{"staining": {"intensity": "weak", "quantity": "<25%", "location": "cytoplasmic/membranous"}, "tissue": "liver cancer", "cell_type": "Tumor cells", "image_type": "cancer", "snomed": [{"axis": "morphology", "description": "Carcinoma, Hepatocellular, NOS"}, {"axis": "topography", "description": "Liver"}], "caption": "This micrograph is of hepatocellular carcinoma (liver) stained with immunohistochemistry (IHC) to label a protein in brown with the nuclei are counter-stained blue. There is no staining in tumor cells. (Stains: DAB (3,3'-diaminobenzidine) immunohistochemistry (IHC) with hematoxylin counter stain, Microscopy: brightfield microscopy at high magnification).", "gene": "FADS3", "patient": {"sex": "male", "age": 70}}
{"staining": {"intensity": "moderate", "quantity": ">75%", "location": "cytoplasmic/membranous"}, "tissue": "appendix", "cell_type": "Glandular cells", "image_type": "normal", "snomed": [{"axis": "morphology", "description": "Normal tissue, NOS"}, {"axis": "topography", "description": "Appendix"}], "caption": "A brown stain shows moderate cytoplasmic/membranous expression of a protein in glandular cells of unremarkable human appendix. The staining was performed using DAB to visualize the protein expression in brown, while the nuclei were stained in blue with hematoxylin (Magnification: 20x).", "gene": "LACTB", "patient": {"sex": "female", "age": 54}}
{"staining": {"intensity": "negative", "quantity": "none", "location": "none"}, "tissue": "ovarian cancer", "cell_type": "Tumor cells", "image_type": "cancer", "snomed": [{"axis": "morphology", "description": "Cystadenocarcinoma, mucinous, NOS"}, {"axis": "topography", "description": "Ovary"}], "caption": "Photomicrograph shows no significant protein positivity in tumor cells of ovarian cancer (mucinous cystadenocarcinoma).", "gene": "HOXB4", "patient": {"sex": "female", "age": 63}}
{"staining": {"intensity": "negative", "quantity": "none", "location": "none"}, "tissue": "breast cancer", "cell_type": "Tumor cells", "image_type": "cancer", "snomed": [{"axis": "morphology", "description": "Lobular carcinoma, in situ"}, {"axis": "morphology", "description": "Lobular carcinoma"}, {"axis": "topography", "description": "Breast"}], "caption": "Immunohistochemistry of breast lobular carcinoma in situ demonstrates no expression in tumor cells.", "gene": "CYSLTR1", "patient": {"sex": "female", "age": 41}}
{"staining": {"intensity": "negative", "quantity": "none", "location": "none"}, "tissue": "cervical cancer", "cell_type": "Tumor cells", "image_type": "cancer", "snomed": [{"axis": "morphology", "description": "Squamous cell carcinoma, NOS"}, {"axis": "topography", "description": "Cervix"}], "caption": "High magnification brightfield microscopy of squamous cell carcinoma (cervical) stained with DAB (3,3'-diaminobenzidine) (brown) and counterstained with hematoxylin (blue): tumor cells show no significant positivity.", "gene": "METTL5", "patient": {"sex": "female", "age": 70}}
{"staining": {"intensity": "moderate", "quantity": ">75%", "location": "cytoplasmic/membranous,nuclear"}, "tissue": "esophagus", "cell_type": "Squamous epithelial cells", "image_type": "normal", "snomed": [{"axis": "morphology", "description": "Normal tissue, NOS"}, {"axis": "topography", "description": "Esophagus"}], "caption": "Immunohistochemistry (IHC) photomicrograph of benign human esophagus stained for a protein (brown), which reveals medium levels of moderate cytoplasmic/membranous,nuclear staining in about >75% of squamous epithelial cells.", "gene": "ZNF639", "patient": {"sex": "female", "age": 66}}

Work order.
Give back the entire listing exactly as it was written.

Answer.
{"staining": {"intensity": "weak", "quantity": "<25%", "location": "cytoplasmic/membranous"}, "tissue": "liver cancer", "cell_type": "Tumor cells", "image_type": "cancer", "snomed": [{"axis": "morphology", "description": "Carcinoma, Hepatocellular, NOS"}, {"axis": "topography", "description": "Liver"}], "caption": "This micrograph is of hepatocellular carcinoma (liver) stained with immunohistochemistry (IHC) to label a protein in brown with the nuclei are counter-stained blue. There is no staining in tumor cells. (Stains: DAB (3,3'-diaminobenzidine) immunohistochemistry (IHC) with hematoxylin counter stain, Microscopy: brightfield microscopy at high magnification).", "gene": "FADS3", "patient": {"sex": "male", "age": 70}}
{"staining": {"intensity": "moderate", "quantity": ">75%", "location": "cytoplasmic/membranous"}, "tissue": "appendix", "cell_type": "Glandular cells", "image_type": "normal", "snomed": [{"axis": "morphology", "description": "Normal tissue, NOS"}, {"axis": "topography", "description": "Appendix"}], "caption": "A brown stain shows moderate cytoplasmic/membranous expression of a protein in glandular cells of unremarkable human appendix. The staining was performed using DAB to visualize the protein expression in brown, while the nuclei were stained in blue with hematoxylin (Magnification: 20x).", "gene": "LACTB", "patient": {"sex": "female", "age": 54}}
{"staining": {"intensity": "negative", "quantity": "none", "location": "none"}, "tissue": "ovarian cancer", "cell_type": "Tumor cells", "image_type": "cancer", "snomed": [{"axis": "morphology", "description": "Cystadenocarcinoma, mucinous, NOS"}, {"axis": "topography", "description": "Ovary"}], "caption": "Photomicrograph shows no significant protein positivity in tumor cells of ovarian cancer (mucinous cystadenocarcinoma).", "gene": "HOXB4", "patient": {"sex": "female", "age": 63}}
{"staining": {"intensity": "negative", "quantity": "none", "location": "none"}, "tissue": "breast cancer", "cell_type": "Tumor cells", "image_type": "cancer", "snomed": [{"axis": "morphology", "description": "Lobular carcinoma, in situ"}, {"axis": "morphology", "description": "Lobular carcinoma"}, {"axis": "topography", "description": "Breast"}], "caption": "Immunohistochemistry of breast lobular carcinoma in situ demonstrates no expression in tumor cells.", "gene": "CYSLTR1", "patient": {"sex": "female", "age": 41}}
{"staining": {"intensity": "negative", "quantity": "none", "location": "none"}, "tissue": "cervical cancer", "cell_type": "Tumor cells", "image_type": "cancer", "snomed": [{"axis": "morphology", "description": "Squamous cell carcinoma, NOS"}, {"axis": "topography", "description": "Cervix"}], "caption": "High magnification brightfield microscopy of squamous cell carcinoma (cervical) stained with DAB (3,3'-diaminobenzidine) (brown) and counterstained with hematoxylin (blue): tumor cells show no significant positivity.", "gene": "METTL5", "patient": {"sex": "female", "age": 70}}
{"staining": {"intensity": "moderate", "quantity": ">75%", "location": "cytoplasmic/membranous,nuclear"}, "tissue": "esophagus", "cell_type": "Squamous epithelial cells", "image_type": "normal", "snomed": [{"axis": "morphology", "description": "Normal tissue, NOS"}, {"axis": "topography", "description": "Esophagus"}], "caption": "Immunohistochemistry (IHC) photomicrograph of benign human esophagus stained for a protein (brown), which reveals medium levels of moderate cytoplasmic/membranous,nuclear staining in about >75% of squamous epithelial cells.", "gene": "ZNF639", "patient": {"sex": "female", "age": 66}}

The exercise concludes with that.